• _TASK ITEM_
In the mailing-list post on academic outreach for Hadoop, which companies are named as big players whose data scale the academic sector is said to equal or exceed?

You are viewing a plain text version of this content. The canonical link for it is here.
Posted to dev@community.apache.org by Ross Gardler <rg...@apache.org> on 2009/12/18 11:18:27 UTC
Academic outrech activities for Hadoop
I had a meeting with Simon Metson of University of Bristal and Steve
Loughran of HP Labs (Bristol) yesterday (both cc'd). One of the topics
of discussion was reaching out to the academic sector from the Hadoop
project.
In short it is felt that the academic sector has big data on a scale
equal to or greater than big players such as Yahoo!, Facebook and
Cloudera (e.g. Simon works on data from various sources such as
landslide modelling for cost benefit analysis and data collected from
experiments such as those conducted at the Large Hadron Collidor).
It was therefore agreed that there is a real need for the academic
sector to get to grips with Hadoop. Having large data sets and practical
applications such as these would undoubtedly help the Hadoop project in
terms of testing and validation. It's hoped that there would eventually
be code contributions from the sector too.

• _SUPPLIED MATERIAL_

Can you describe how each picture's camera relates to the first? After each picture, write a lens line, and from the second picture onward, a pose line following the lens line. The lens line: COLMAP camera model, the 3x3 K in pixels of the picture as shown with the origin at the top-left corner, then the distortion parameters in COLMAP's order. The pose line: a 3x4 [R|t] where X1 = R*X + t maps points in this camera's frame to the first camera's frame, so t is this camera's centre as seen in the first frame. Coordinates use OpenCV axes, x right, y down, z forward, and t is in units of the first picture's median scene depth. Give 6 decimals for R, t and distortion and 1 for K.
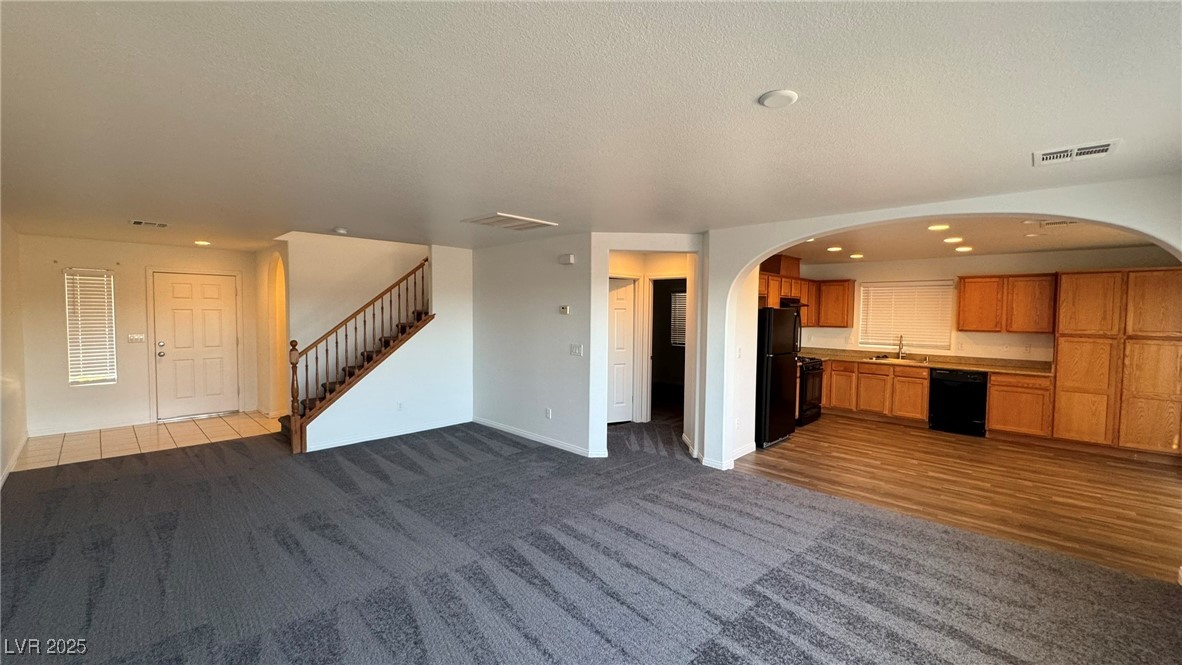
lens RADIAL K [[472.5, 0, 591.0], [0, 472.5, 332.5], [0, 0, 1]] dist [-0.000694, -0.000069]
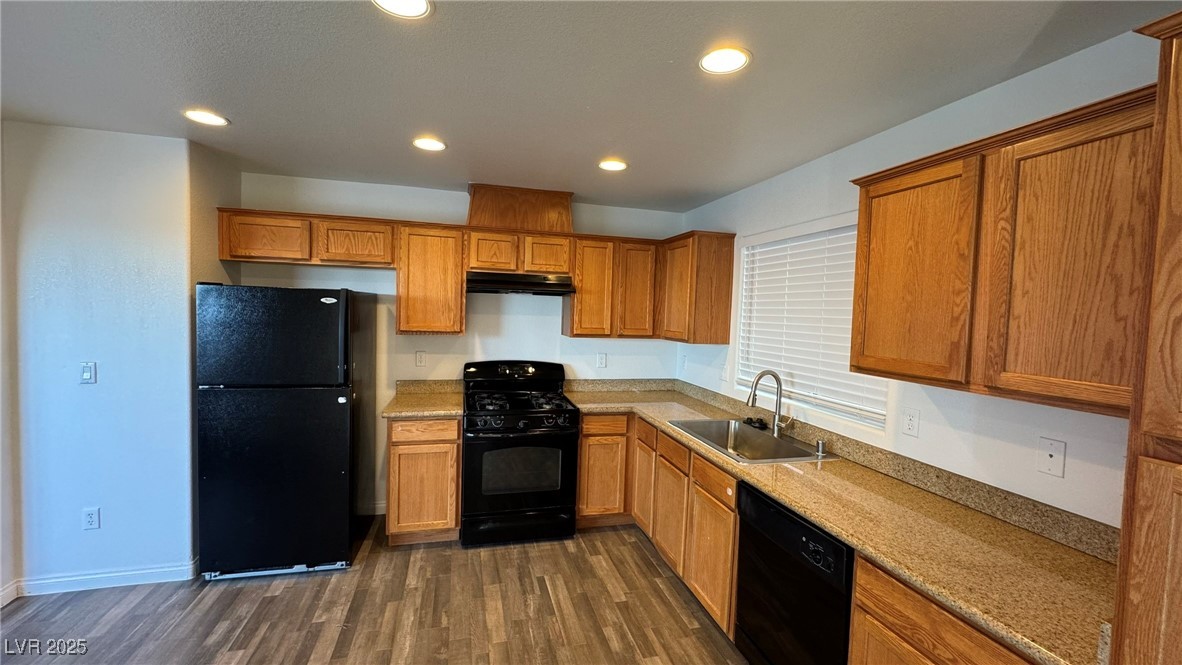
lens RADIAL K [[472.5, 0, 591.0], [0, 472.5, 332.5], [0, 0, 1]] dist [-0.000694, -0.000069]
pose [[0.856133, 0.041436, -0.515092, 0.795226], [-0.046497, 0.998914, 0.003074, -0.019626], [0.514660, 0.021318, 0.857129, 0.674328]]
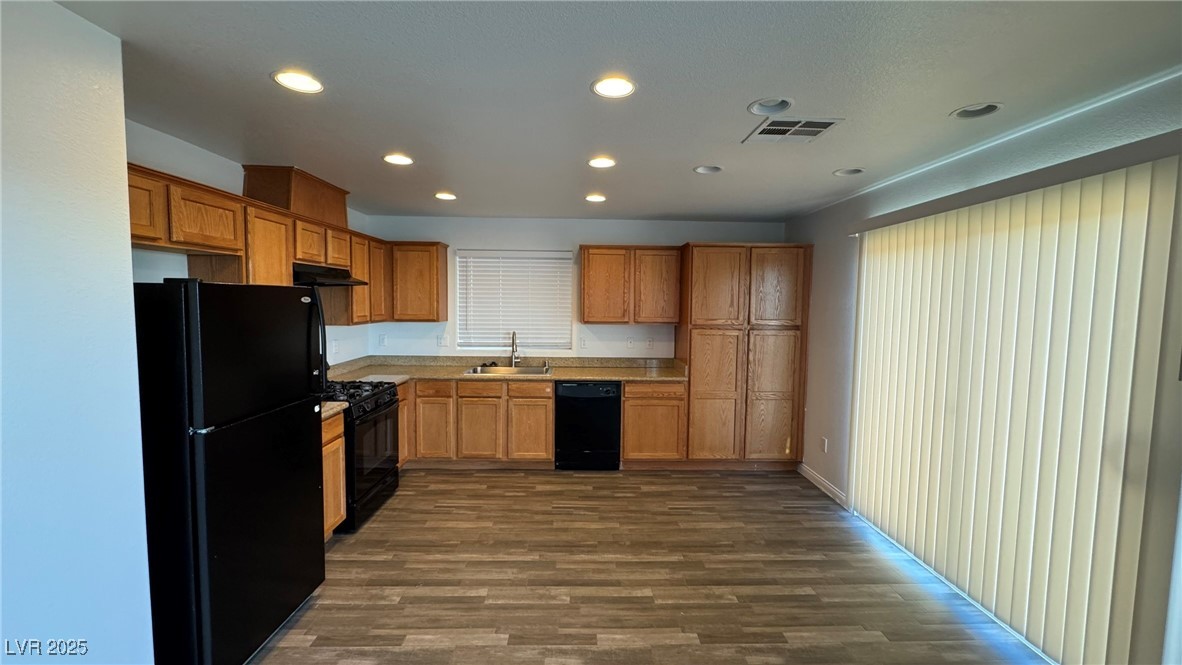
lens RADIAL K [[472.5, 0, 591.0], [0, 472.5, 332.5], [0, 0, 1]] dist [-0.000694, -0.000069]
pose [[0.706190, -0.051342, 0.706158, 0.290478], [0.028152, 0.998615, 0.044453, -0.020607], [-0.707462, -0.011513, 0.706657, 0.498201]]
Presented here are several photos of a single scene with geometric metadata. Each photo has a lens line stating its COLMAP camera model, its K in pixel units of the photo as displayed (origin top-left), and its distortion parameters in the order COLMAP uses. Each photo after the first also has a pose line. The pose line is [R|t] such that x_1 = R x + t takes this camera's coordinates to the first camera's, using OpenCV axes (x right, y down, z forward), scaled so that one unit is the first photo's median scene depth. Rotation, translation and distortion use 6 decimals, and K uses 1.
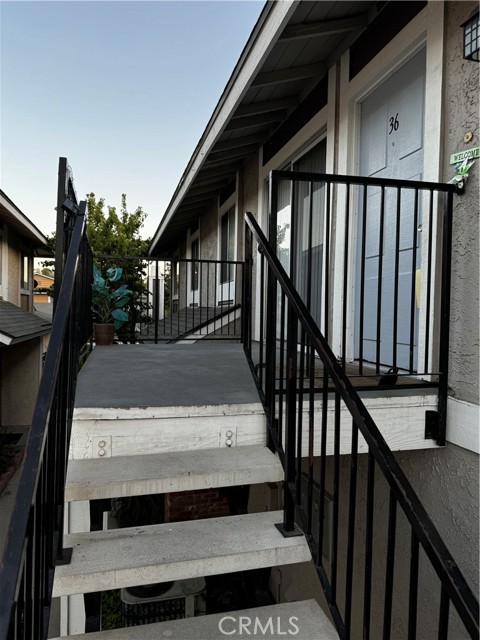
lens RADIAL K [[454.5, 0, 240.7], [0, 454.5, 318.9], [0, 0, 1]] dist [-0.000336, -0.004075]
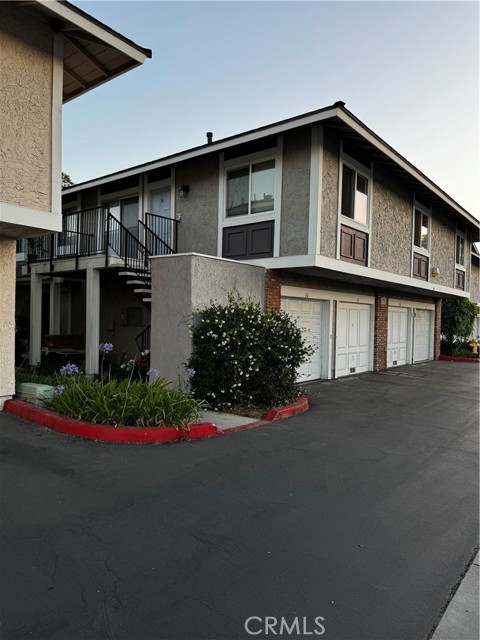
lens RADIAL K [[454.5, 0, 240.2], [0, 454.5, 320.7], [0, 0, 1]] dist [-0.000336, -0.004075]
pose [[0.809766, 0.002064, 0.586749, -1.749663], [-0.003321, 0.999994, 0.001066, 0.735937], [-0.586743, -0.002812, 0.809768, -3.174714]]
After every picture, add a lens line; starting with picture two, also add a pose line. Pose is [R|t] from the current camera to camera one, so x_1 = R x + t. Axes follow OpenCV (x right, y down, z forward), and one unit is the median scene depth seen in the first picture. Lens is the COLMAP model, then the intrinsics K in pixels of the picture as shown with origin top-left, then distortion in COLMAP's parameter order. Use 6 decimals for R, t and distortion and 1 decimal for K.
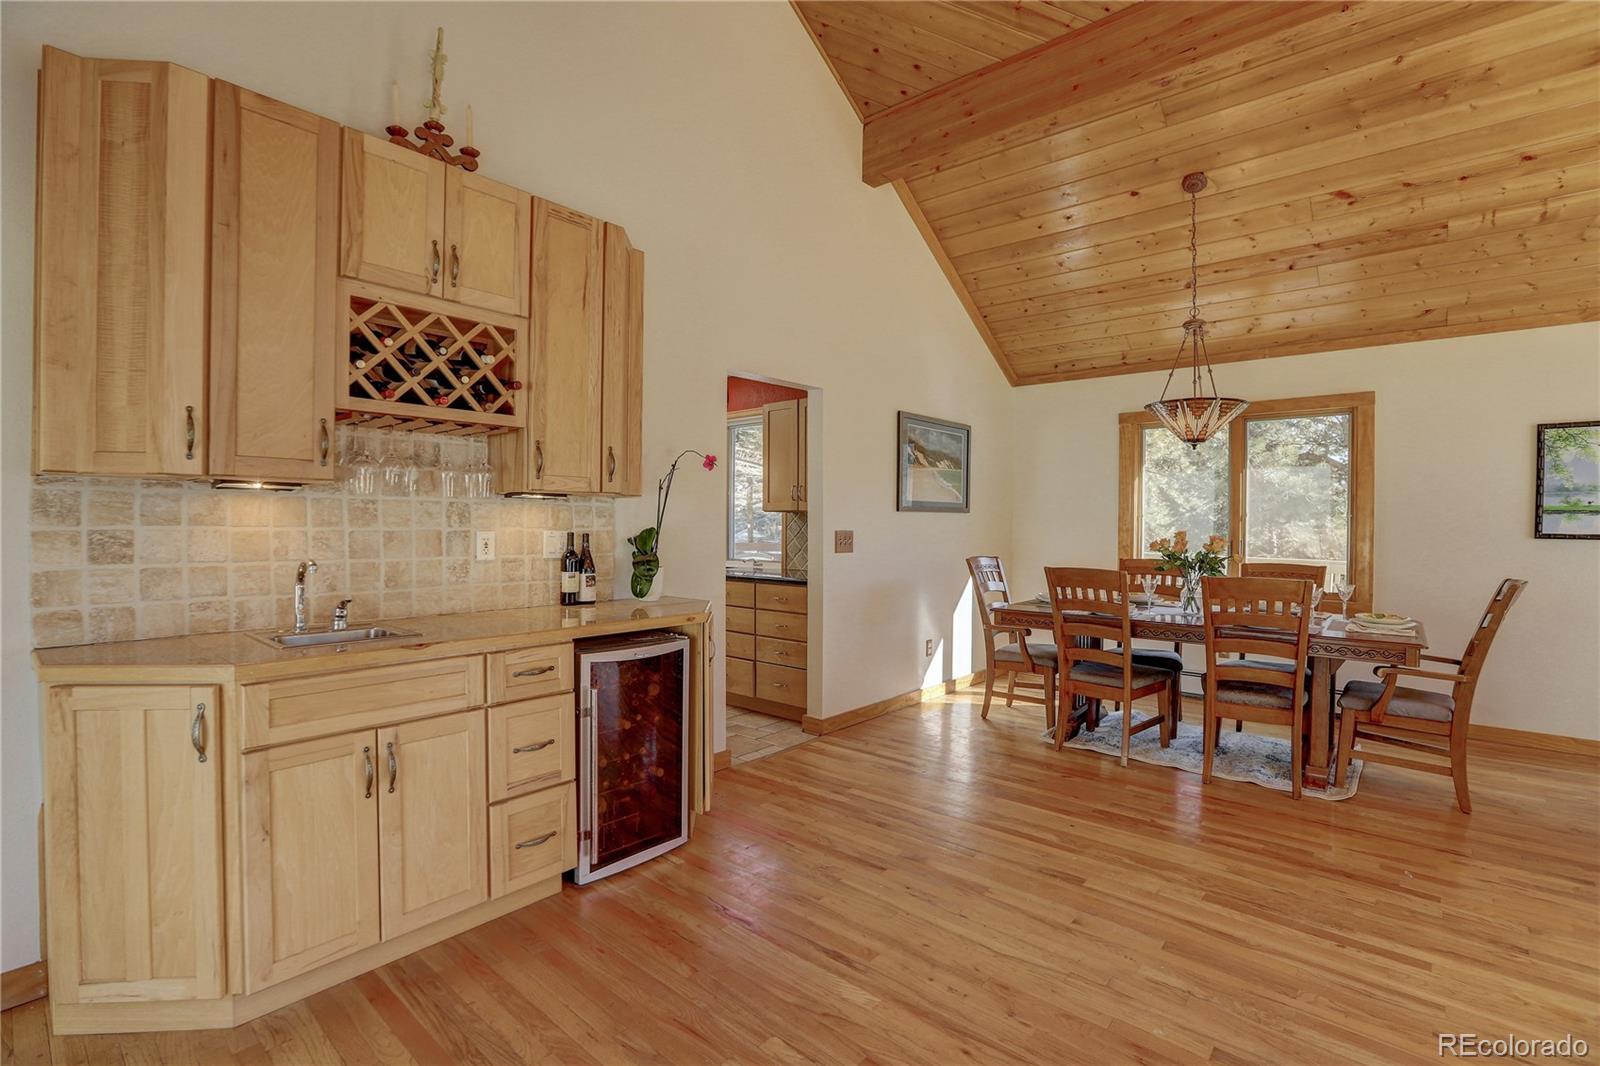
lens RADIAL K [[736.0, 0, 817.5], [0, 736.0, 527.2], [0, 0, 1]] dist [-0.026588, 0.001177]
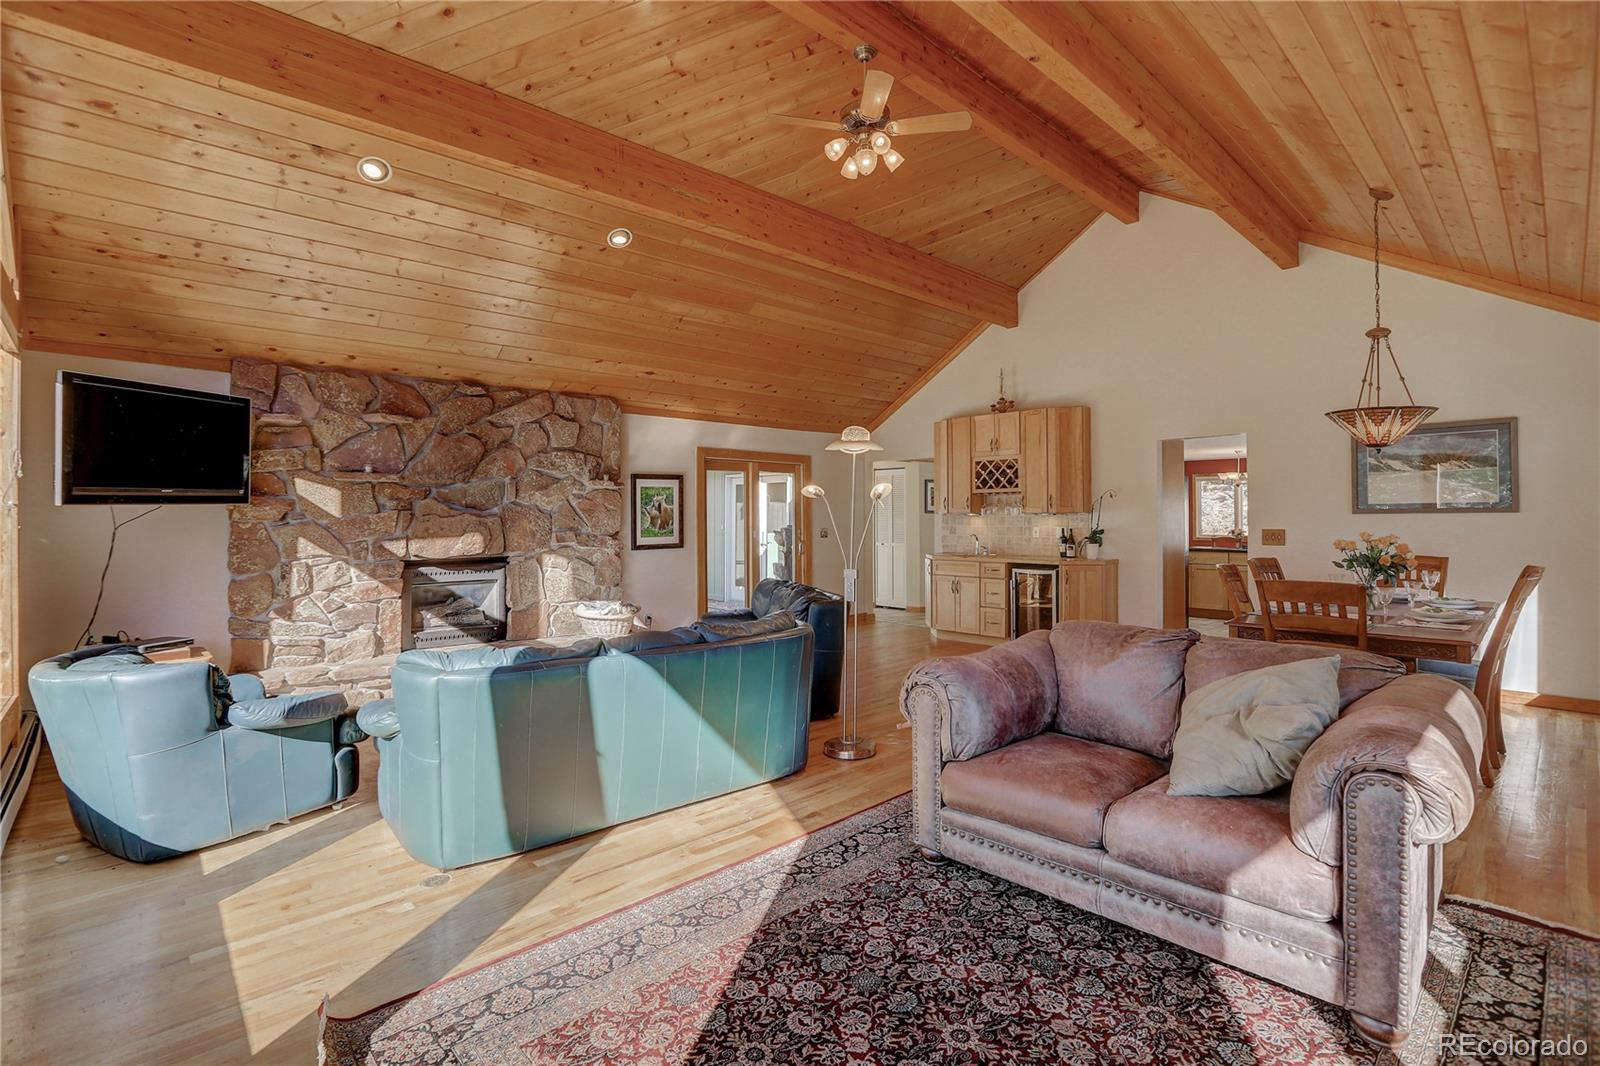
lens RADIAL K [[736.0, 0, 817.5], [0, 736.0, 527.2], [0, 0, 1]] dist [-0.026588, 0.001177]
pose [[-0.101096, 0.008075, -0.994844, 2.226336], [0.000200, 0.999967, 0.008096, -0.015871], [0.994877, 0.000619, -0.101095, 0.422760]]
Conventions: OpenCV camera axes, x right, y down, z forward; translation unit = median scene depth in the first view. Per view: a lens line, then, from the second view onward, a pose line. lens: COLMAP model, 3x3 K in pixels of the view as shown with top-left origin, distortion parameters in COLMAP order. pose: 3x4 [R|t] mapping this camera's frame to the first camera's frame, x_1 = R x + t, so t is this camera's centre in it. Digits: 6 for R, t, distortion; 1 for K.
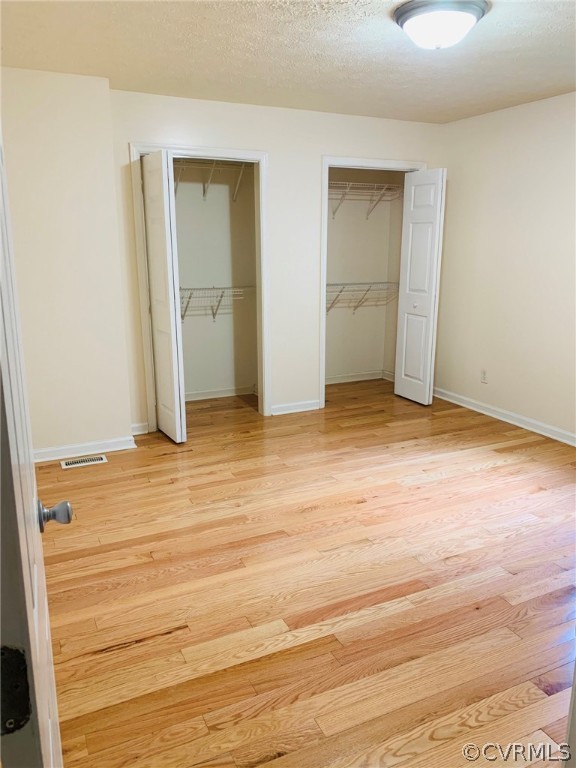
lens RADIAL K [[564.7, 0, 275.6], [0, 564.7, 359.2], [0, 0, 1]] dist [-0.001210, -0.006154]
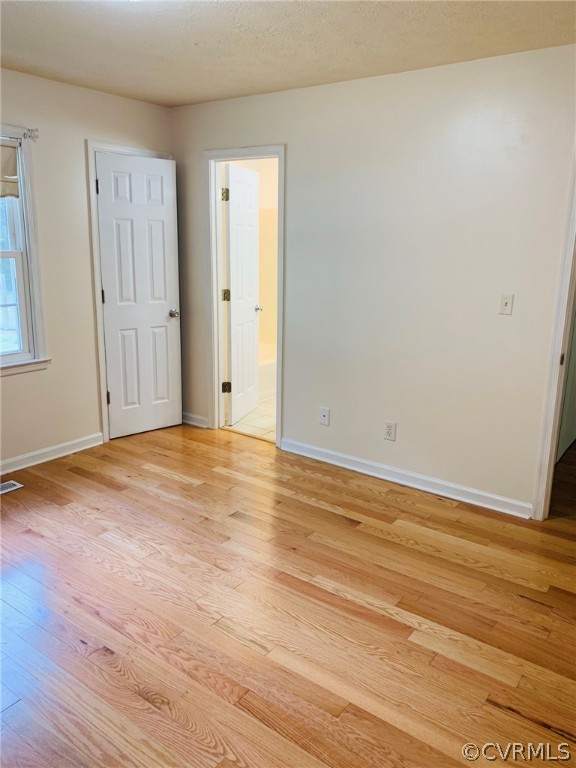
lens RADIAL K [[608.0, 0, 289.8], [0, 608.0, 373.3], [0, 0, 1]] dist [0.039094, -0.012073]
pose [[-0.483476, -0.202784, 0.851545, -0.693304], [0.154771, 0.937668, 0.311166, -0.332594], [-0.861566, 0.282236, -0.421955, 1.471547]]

• _EXERCISE OUTPUT_
Yahoo!, Facebook and Cloudera.